─── RECORDED DATA ───

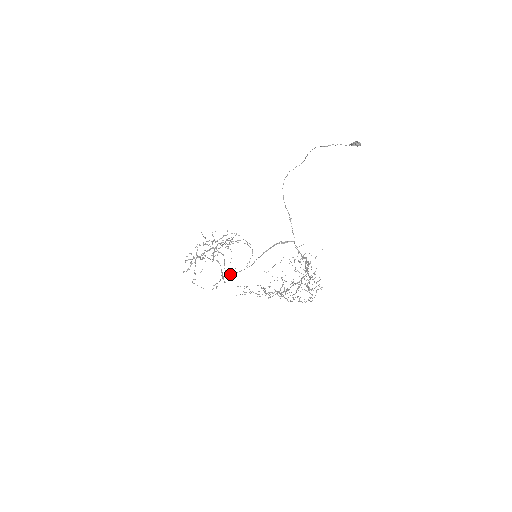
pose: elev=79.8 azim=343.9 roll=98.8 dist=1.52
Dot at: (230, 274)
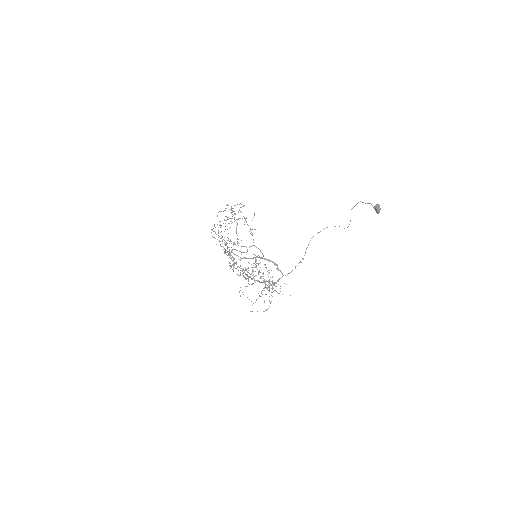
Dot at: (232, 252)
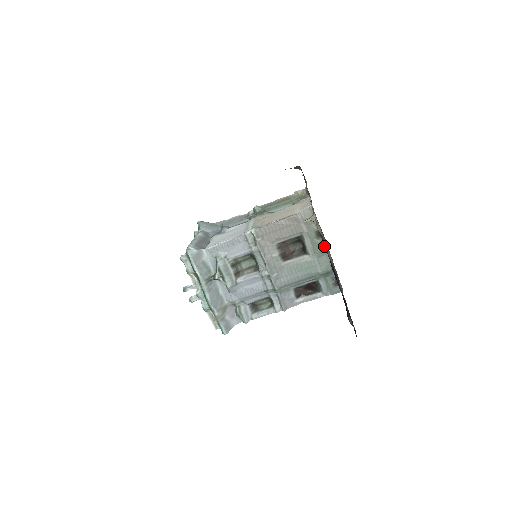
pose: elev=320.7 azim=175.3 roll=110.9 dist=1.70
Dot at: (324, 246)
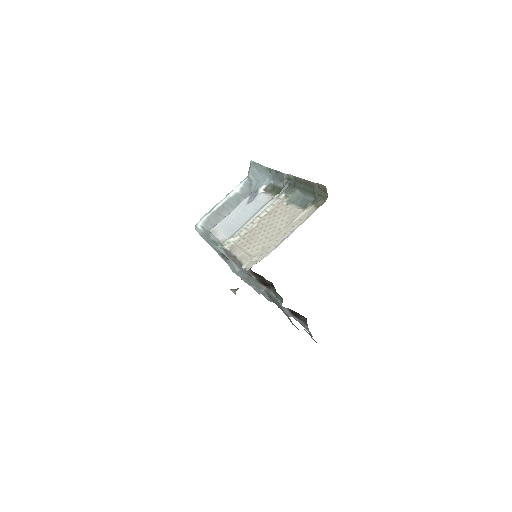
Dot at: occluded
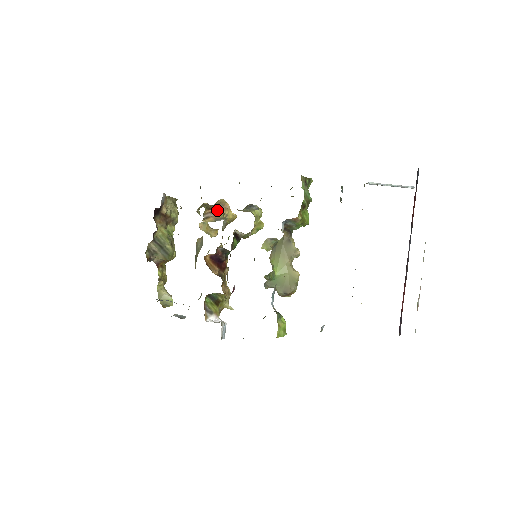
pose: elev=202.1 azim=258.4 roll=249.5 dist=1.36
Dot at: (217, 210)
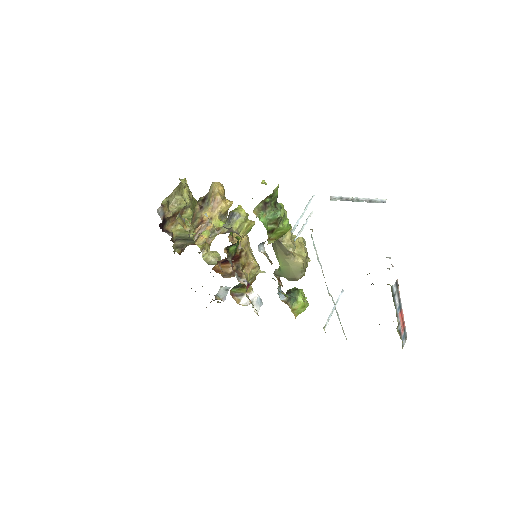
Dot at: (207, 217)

───

Can you edit every item so that each "pose" becomes "camera" while everything else stays the same? Omit the pictures from your answer.

## REPLY TO THE EXERCISE
camera: elev=79.8 azim=343.9 roll=98.8 dist=1.52
Dot at: (230, 274)
Dot at: (232, 252)
camera: elev=320.7 azim=175.3 roll=110.9 dist=1.70
Dot at: (324, 246)
Dot at: occluded
camera: elev=202.1 azim=258.4 roll=249.5 dist=1.36
Dot at: (217, 210)
Dot at: (207, 217)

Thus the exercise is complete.